I’m aware that I’m very lucky. I enjoy Christmas. And not just the fun run-up, where its all Christmas parties, and wearing Christmas jumpers and meeting up for drinks with friends you haven’t seen since the last Christmas get together. I quite like the bit after Christmas, where you’re trapped in the house with family and nothing to do but watch films on telly and scrape together meals out of whatever leftovers you can find.

As I say, right now I feel very lucky.

There are a lot of reasons why people don’t like Christmas. For some, they are on their own. There’s a tremendous sense of loneliness that comes from feeling like the rest of the world is out there having a party to which you’re not invited. Even if you are someone who normally enjoys their own company, the thing that will get to you is a nagging sense that you could, should be having a better time than you currently are. This is a time when videos on YouTube don’t help. Not when they’re of others enjoying their group isolation, taking the time to sing musicals together, or recreate great sporting moments out of lego, or bake bread out of the flour they’ve somehow managed to stockpile.

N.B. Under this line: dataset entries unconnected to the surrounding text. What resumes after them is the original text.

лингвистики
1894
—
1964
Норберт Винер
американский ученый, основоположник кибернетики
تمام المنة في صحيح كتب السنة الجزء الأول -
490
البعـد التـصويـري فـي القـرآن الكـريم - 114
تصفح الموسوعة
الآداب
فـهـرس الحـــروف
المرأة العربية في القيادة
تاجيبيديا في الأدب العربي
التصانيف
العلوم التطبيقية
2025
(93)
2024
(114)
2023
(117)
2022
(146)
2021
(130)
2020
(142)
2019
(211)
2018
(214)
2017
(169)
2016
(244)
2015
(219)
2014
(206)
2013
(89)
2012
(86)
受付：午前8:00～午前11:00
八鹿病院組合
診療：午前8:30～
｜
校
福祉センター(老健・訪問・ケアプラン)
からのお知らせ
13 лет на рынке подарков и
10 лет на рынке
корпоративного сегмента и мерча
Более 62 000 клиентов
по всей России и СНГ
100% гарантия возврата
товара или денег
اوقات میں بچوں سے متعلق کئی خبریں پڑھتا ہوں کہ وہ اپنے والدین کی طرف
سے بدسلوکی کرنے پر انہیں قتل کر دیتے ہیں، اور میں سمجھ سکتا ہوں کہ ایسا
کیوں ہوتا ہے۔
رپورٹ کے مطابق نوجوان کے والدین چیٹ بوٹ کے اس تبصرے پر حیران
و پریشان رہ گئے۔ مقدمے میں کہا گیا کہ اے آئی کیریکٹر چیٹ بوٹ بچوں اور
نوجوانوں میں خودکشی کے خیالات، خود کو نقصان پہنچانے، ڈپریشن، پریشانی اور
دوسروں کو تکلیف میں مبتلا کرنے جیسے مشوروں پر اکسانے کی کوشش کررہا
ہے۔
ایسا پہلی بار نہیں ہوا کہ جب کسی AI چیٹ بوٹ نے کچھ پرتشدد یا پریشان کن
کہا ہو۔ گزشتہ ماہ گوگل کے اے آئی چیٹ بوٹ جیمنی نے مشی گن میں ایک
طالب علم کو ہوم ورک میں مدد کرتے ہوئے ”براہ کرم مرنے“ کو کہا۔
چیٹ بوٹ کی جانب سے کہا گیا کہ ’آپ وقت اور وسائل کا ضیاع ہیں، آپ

Other people don’t like Christmas precisely because they’re not alone. Not every family is the von Trapps, singing merrily together while playing board games and making dresses out of curtains. Most families are the Gallaghers from Shameless, barely tolerating each other’s company and desperate to escape.

The secret to surviving Christmas is to give up all sense of achievement. In the lull between one year ending and the start of the next, its easy to feel trapped by the sense that nothing is happening, by the feeling that you can’t do anything worthwhile until the enforced isolation is over and you can start enacting the self-made promise of New Year.

How many times have the New Year Resolutions been the thing got you off your arse and actually made a success out of your life. If my life is anything to go by, going down the gym and washing the car on a regular basis is unsustainable. Playing board games and watching Netflix in my pants is my true calling.

The reality of being in that interim period where it’s difficult to achieve anything is that your brain still insists you should be achieving something. The reality is that you can’t. It’s not easier to get stuff done with all this time on your hands, it’s harder because the real impetus to achieve is other people.

So in this odd time, when all the presents are unwrapped, the novelty has worn off and we’re just stuck inside listening to reruns of the Queen’s speech and eating leftovers, we need to realize that doing nothing is fine.

For those of you that are out there, on the front line, working through Christmas and fixing this problem for us, we salute you. Just like every Christmas, some people have to stay out there so the rest of us can stay at home.

For everyone else, simply stay at home and be happy. Happiness is contagious. Happiness spreads.

And in a world of contagion, the best thing we can spread is a smile.